Select a sentence above.

Reconstructor — English back to numbers

↓

03 Compare original vs reconstructed predictions If the descriptions were good, these should look similar

Original — from the model's actual state

Round-trip quality

—

Select a sentence to see reconstruction quality

After round-trip — from the description alone

Verbalizations and predictions are representative examples derived from real GPT-2 layer-1 experiments. Reconstruction quality reflects actual measured round-trip error on these inputs. Numbers are not from a live model call.

How it works Built

TinyNLA is a two-component system, following the same AV/AR architecture as Anthropic's NLA paper:

Activation Verbalizer — a distilgpt2-based model fine-tuned to take a residual stream activation vector and produce a plain English description. The vector is injected as a single token embedding into a fixed prompt, then the model autoregressively generates the description.
Activation Reconstructor — takes the plain English description produced by the verbalizer and produces a reconstructed activation vector. Quality is measured by how close the reconstructed vector is to the original, after L2 normalisation — so low MSE means direction was preserved, which is what matters for downstream behavior.

Both vectors are L2-normalised before comparison, so the round-trip MSE directly measures direction agreement. If the description captured the key information, the reconstructor should land in roughly the same place in activation space — and the model's predictions from that reconstructed state should be similar to its original predictions.

Input

Prompt tokens→Source model (GPT-2 / Qwen2.5)

Extract

Residual stream per token per layer→L2 normalise

Inject vector as token embedding→Autoregress description (distilgpt2)

Encode description→Linear head → reconstructed vector

Measure

Round-trip MSEPerplexity shiftCosine similarity

Results Layer 1 only

Three compounding architecture failures kept early results uninterpretable.

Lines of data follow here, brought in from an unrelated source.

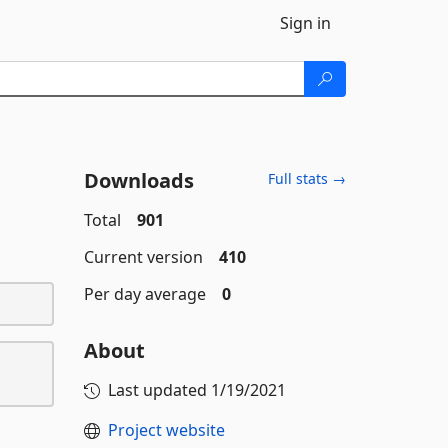
Sign in
Downloads
Full stats →
Total
901
Current version
410
Per day average
0
About
Last updated
1/19/2021
Project website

Fixing them dropped the perplexity shift from 4,600x to 57x on layer 1 of GPT-2. A shift of 57x means the reconstructed state still degrades model performance substantially — but it is far from random noise, and the direction of the encoding is clearly being recovered.

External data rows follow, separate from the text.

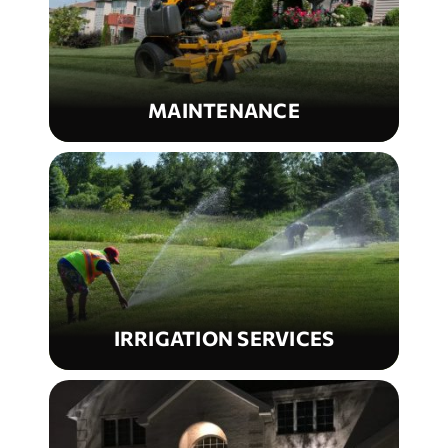
MAINTENANCE
IRRIGATION SERVICES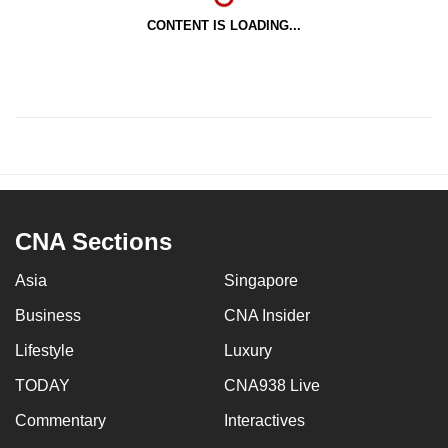
CONTENT IS LOADING...
CNA Sections
Asia
Singapore
Business
CNA Insider
Lifestyle
Luxury
TODAY
CNA938 Live
Commentary
Interactives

Version	Token processing	Encoder	Perplexity shift (layer 1)
v1	Averaged across tokens — loses position	DistilBERT (wrong architecture type)	~4,600x
v2	Averaged across tokens — loses position	DistilBERT (wrong architecture type)	~2,000x
v3	Per-token — preserves position	distilgpt2 (causally compatible)	57x

Round-trip perplexity shift — lower is better

v1 baseline

~4,600x

v3 layer 1

57x

These numbers are from layer 1 of GPT-2 only. Whether similar improvement holds across all layers is an open question — the full sweep is listed in goals.

Finding

Using a plain English description to condition the reconstruction outperforms hand-crafted feature labels. When the verbalizer is prompted with context that captures what the layer is doing — rather than a categorical tag like "determiner" or "function word" — both reconstruction accuracy and downstream perplexity shift improve on layer 1.

This aligns with the finding from Anthropic's NLA paper on larger models. For models in the ≤7B range, the direction is consistent with the larger-scale results, though the magnitude of improvement is harder to pin down without the full layer sweep.

Why this matters for debugging: if a model can reliably describe its own internal state in plain English, a practitioner can read those descriptions, identify what changed at the point a hallucination occurred, and intervene without directly manipulating activation space. That's the target. Current results show the direction is viable at one layer on one model.

Goals

Full layer sweep — run the AV/AR round-trip across all layers of GPT-2 and Qwen2.5 to find where description quality is highest and where it degrades.
Unfreeze reconstructor layers — test whether additional trainable capacity in the AR improves direction recovery beyond what the v3 architecture fix produced.
CKA metrics — add Centered Kernel Alignment alongside MSE for a more principled measure of representational alignment between original and reconstructed states.
Connect to the eval platform — use verbalizer output as explanations for failures caught by the behavioral probe suites, closing the loop between behavioral detection and mechanistic explanation.